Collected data
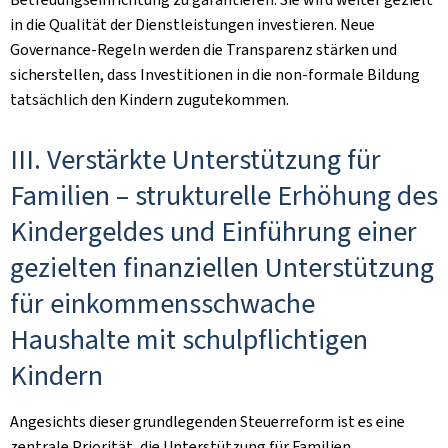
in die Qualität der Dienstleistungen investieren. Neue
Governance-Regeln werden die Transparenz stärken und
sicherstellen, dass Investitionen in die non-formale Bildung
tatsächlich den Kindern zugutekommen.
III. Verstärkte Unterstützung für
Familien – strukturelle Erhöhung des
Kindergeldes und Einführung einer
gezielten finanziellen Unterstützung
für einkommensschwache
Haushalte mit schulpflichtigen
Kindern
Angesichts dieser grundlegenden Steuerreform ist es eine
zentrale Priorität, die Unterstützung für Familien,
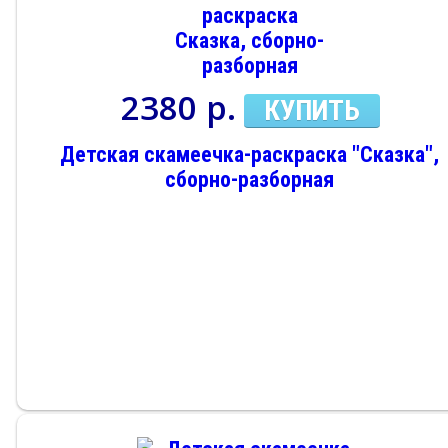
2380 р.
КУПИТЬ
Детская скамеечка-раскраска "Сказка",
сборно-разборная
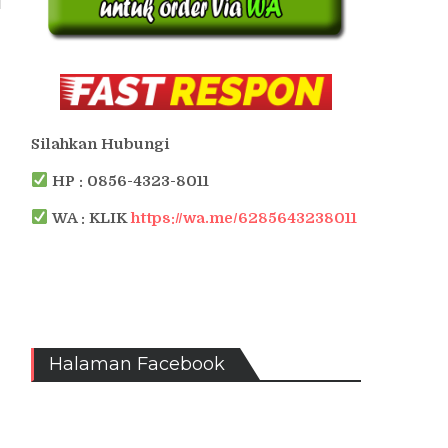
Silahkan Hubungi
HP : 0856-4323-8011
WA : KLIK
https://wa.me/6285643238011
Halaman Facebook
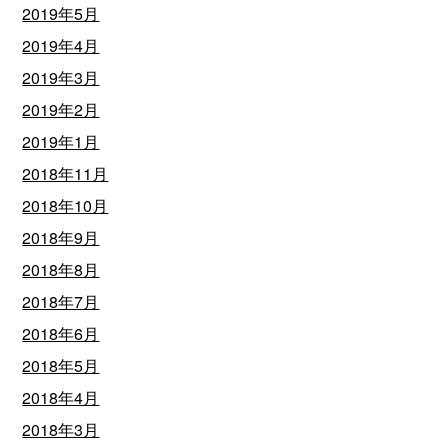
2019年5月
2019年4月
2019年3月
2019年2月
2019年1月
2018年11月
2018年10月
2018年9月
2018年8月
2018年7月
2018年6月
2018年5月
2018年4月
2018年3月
...
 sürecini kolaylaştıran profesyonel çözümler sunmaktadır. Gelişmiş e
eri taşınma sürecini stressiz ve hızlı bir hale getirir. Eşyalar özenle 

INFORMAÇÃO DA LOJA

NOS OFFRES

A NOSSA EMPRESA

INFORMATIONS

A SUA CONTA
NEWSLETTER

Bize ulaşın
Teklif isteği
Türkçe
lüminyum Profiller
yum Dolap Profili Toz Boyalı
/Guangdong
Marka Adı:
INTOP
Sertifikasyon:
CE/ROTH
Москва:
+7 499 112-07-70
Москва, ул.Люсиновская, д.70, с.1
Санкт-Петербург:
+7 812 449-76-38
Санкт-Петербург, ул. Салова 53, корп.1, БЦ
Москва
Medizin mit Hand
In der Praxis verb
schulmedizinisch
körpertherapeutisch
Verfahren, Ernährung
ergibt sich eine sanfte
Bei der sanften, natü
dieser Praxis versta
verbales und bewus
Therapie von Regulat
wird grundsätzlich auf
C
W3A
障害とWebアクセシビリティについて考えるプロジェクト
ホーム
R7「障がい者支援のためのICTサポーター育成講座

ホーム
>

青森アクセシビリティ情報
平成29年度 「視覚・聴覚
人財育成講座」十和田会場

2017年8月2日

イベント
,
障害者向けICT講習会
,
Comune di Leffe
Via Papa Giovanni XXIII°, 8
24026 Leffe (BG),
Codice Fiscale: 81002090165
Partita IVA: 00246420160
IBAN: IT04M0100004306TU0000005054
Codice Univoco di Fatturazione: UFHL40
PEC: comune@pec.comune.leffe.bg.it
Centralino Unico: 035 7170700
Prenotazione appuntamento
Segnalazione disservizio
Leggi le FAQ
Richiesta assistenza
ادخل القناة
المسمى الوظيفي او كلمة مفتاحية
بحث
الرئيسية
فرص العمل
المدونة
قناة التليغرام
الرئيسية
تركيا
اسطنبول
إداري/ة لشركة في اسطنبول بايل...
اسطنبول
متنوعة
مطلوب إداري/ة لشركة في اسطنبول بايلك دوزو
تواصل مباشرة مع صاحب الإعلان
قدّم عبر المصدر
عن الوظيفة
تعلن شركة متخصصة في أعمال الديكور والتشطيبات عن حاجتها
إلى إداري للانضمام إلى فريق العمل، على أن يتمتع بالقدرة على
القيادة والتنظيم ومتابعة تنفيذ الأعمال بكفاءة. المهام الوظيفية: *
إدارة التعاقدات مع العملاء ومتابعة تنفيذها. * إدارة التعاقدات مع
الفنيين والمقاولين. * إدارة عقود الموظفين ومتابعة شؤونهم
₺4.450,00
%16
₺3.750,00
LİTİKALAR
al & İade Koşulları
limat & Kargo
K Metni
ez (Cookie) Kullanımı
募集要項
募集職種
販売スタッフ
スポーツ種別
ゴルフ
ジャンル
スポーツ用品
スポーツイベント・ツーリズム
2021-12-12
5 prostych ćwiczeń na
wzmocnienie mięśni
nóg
---
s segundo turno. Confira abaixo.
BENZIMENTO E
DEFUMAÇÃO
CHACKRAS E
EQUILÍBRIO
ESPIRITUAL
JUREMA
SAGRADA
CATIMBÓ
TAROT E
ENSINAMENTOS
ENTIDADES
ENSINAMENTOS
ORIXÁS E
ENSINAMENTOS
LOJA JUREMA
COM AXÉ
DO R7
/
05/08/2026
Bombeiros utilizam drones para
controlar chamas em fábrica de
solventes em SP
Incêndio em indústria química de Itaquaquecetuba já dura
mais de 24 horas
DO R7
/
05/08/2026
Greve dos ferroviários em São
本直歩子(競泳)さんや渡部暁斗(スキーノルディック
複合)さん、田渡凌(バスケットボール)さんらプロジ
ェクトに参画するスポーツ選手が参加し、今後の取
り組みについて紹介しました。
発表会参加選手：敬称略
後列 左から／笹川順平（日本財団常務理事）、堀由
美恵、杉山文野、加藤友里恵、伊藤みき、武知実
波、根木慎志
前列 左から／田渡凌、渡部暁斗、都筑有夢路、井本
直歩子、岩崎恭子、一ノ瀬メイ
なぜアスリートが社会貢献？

> What to do
Search the records above for the string "dieser". Copy every line that contains it.

> Completed exercise
Angesichts dieser grundlegenden Steuerreform ist es eine
dieser Praxis versta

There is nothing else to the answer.